**What is needed**
Reproduce every line of the records below word for word, keeping each line break where it falls.
Start of Supplied data
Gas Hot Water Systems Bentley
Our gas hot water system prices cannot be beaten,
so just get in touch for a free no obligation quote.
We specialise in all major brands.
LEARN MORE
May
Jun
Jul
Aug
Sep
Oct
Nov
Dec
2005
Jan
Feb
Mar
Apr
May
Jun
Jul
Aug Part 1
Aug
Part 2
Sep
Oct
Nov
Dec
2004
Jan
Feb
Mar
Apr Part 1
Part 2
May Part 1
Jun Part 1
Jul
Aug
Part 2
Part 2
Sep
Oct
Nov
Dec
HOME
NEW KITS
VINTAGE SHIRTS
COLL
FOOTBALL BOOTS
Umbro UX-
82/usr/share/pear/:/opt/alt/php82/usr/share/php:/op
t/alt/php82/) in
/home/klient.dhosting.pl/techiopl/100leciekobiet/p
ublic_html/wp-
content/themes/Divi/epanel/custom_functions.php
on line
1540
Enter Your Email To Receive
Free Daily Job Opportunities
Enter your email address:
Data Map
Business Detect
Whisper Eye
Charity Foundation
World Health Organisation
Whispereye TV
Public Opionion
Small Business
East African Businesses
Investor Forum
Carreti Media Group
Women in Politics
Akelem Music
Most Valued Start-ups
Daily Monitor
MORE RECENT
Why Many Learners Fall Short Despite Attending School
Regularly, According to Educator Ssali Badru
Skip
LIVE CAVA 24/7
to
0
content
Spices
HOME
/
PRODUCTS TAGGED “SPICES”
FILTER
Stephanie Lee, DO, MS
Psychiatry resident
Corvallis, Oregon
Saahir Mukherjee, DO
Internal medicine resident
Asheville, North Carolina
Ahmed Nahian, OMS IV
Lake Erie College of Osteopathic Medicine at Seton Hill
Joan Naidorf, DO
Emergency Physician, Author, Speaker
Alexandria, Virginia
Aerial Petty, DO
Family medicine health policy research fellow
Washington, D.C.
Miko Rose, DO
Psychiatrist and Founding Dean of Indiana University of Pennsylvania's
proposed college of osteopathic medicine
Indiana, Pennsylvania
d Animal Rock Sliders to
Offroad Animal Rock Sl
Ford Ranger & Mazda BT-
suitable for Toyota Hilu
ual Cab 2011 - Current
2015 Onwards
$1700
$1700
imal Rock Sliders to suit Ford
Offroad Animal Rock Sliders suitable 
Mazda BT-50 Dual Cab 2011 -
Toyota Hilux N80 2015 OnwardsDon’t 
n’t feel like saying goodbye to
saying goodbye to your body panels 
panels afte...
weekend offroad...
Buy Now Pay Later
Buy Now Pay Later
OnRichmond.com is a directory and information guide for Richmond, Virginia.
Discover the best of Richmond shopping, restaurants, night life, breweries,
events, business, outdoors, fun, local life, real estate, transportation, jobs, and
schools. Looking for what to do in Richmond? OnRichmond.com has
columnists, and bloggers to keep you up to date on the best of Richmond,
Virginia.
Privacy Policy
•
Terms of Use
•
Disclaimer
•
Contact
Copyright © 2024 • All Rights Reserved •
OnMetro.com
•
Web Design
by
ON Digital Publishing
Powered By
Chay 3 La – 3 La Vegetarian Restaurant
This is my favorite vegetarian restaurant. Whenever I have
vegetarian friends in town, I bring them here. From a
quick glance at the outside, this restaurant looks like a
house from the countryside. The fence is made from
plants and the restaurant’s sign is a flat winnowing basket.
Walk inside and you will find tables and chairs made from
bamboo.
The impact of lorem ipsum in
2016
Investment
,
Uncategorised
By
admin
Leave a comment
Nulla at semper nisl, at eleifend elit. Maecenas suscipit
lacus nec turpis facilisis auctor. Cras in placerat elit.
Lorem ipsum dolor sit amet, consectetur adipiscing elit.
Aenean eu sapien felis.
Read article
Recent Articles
End of Supplied data
**Answer section**
Gas Hot Water Systems Bentley
Our gas hot water system prices cannot be beaten,
so just get in touch for a free no obligation quote.
We specialise in all major brands.
LEARN MORE
May
Jun
Jul
Aug
Sep
Oct
Nov
Dec
2005
Jan
Feb
Mar
Apr
May
Jun
Jul
Aug Part 1
Aug
Part 2
Sep
Oct
Nov
Dec
2004
Jan
Feb
Mar
Apr Part 1
Part 2
May Part 1
Jun Part 1
Jul
Aug
Part 2
Part 2
Sep
Oct
Nov
Dec
HOME
NEW KITS
VINTAGE SHIRTS
COLL
FOOTBALL BOOTS
Umbro UX-
82/usr/share/pear/:/opt/alt/php82/usr/share/php:/op
t/alt/php82/) in
/home/klient.dhosting.pl/techiopl/100leciekobiet/p
ublic_html/wp-
content/themes/Divi/epanel/custom_functions.php
on line
1540
Enter Your Email To Receive
Free Daily Job Opportunities
Enter your email address:
Data Map
Business Detect
Whisper Eye
Charity Foundation
World Health Organisation
Whispereye TV
Public Opionion
Small Business
East African Businesses
Investor Forum
Carreti Media Group
Women in Politics
Akelem Music
Most Valued Start-ups
Daily Monitor
MORE RECENT
Why Many Learners Fall Short Despite Attending School
Regularly, According to Educator Ssali Badru
Skip
LIVE CAVA 24/7
to
0
content
Spices
HOME
/
PRODUCTS TAGGED “SPICES”
FILTER
Stephanie Lee, DO, MS
Psychiatry resident
Corvallis, Oregon
Saahir Mukherjee, DO
Internal medicine resident
Asheville, North Carolina
Ahmed Nahian, OMS IV
Lake Erie College of Osteopathic Medicine at Seton Hill
Joan Naidorf, DO
Emergency Physician, Author, Speaker
Alexandria, Virginia
Aerial Petty, DO
Family medicine health policy research fellow
Washington, D.C.
Miko Rose, DO
Psychiatrist and Founding Dean of Indiana University of Pennsylvania's
proposed college of osteopathic medicine
Indiana, Pennsylvania
d Animal Rock Sliders to
Offroad Animal Rock Sl
Ford Ranger & Mazda BT-
suitable for Toyota Hilu
ual Cab 2011 - Current
2015 Onwards
$1700
$1700
imal Rock Sliders to suit Ford
Offroad Animal Rock Sliders suitable 
Mazda BT-50 Dual Cab 2011 -
Toyota Hilux N80 2015 OnwardsDon’t 
n’t feel like saying goodbye to
saying goodbye to your body panels 
panels afte...
weekend offroad...
Buy Now Pay Later
Buy Now Pay Later
OnRichmond.com is a directory and information guide for Richmond, Virginia.
Discover the best of Richmond shopping, restaurants, night life, breweries,
events, business, outdoors, fun, local life, real estate, transportation, jobs, and
schools. Looking for what to do in Richmond? OnRichmond.com has
columnists, and bloggers to keep you up to date on the best of Richmond,
Virginia.
Privacy Policy
•
Terms of Use
•
Disclaimer
•
Contact
Copyright © 2024 • All Rights Reserved •
OnMetro.com
•
Web Design
by
ON Digital Publishing
Powered By
Chay 3 La – 3 La Vegetarian Restaurant
This is my favorite vegetarian restaurant. Whenever I have
vegetarian friends in town, I bring them here. From a
quick glance at the outside, this restaurant looks like a
house from the countryside. The fence is made from
plants and the restaurant’s sign is a flat winnowing basket.
Walk inside and you will find tables and chairs made from
bamboo.
The impact of lorem ipsum in
2016
Investment
,
Uncategorised
By
admin
Leave a comment
Nulla at semper nisl, at eleifend elit. Maecenas suscipit
lacus nec turpis facilisis auctor. Cras in placerat elit.
Lorem ipsum dolor sit amet, consectetur adipiscing elit.
Aenean eu sapien felis.
Read article
Recent Articles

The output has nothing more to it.